Profiling Production

I work a lot in Java and one thing it does well is profiling. IDEs like Netbeans have profiling options, that are also available as plugins to VisualVM which comes with the JDK. This is great for development, but I think its main use is to settle technical arguments.

Things are a little different in production where hundreds of processes are running with all manner of dependencies. By far the most common problem that occurs is that something has “slowed down”. So without a profiler how would you find out what’s happening? 

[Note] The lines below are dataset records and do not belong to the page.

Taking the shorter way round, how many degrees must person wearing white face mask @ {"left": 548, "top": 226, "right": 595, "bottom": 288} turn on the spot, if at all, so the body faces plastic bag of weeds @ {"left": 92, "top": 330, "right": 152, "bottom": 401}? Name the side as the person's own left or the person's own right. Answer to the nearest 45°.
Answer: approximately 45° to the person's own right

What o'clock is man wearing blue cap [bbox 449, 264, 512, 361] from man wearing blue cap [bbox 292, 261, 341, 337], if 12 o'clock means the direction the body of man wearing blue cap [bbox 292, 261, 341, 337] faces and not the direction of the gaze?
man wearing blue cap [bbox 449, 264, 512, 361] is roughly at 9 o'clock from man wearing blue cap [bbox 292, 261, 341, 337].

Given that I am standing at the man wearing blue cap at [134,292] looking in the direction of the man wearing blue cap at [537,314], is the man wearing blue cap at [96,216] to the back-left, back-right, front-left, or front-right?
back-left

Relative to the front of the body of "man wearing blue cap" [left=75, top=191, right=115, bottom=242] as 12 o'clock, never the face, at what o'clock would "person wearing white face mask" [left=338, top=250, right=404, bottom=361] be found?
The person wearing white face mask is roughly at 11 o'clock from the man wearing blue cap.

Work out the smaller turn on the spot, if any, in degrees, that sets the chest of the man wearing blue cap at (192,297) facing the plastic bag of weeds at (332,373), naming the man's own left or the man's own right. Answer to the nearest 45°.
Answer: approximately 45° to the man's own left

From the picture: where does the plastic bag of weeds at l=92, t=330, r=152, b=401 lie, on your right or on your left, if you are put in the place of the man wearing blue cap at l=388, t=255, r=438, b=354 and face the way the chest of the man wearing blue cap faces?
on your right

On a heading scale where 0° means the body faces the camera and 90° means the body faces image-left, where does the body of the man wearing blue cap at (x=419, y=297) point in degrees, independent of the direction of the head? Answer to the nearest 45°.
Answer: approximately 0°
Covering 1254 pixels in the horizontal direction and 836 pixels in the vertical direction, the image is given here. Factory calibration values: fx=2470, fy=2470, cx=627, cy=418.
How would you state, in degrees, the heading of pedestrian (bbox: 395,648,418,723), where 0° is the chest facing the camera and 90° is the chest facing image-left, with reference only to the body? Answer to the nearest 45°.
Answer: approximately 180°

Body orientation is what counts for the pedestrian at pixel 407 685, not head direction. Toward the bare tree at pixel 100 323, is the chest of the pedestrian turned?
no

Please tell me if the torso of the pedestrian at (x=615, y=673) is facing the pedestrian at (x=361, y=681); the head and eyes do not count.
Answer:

First you need to find out what’s going on in the JVM and unless you have an amazing logging framework, it will require some digging. If you’ve ever done this sort of thing before then you’ll know all about thread dumps. Taking a thread dump is as easy as:

jstack pid > threaddump.txt

or on Solaris you can get a JVM to output a thread dump to its stdout via

kill -3 pid

This will output the stack of every thread running on a particular JVM. If you have an application server that’s running 1000+ threads, then it’ll output a lot of information to wade through. However this can be to your advantage, simply because slow code “hangs around”, and if it’s being noticed then it’s probably holding up multiple threads. It’s then time to try one of my favourite commands: 

threaddump.txt sort | uniq -c | sort -n

This simply says:

  1. sort all lines in the file in alphabetical order. 
  2. count the occurrences of each line.
  3. sort by the number of occurrences.

This will give you a hit count for every method call on your system. Slow calls will tend to stack up, and if you have a sensible naming convention then multiple calls to methods named “send”, “read” or ”write” will jump out at you to suggest an external dependency is to blame. Another thing that sticks out will be recursive calls that might be on their way to a Stack Overflow.

If this doesn’t give you something to go on, and things are still slow, then you might have a deadlock. To verify this you’ll need to take a second thread dump and compare it to the first. Every thread in java is given a unique name, so you can see which threads are common as follows 

cat threaddump.txt threaddump2.txt | grep prefix | sort | uniq -d

Hopefully this’ll return only a handful of matches giving you a good chance at finding out what’s going wrong.

Happy Hunting!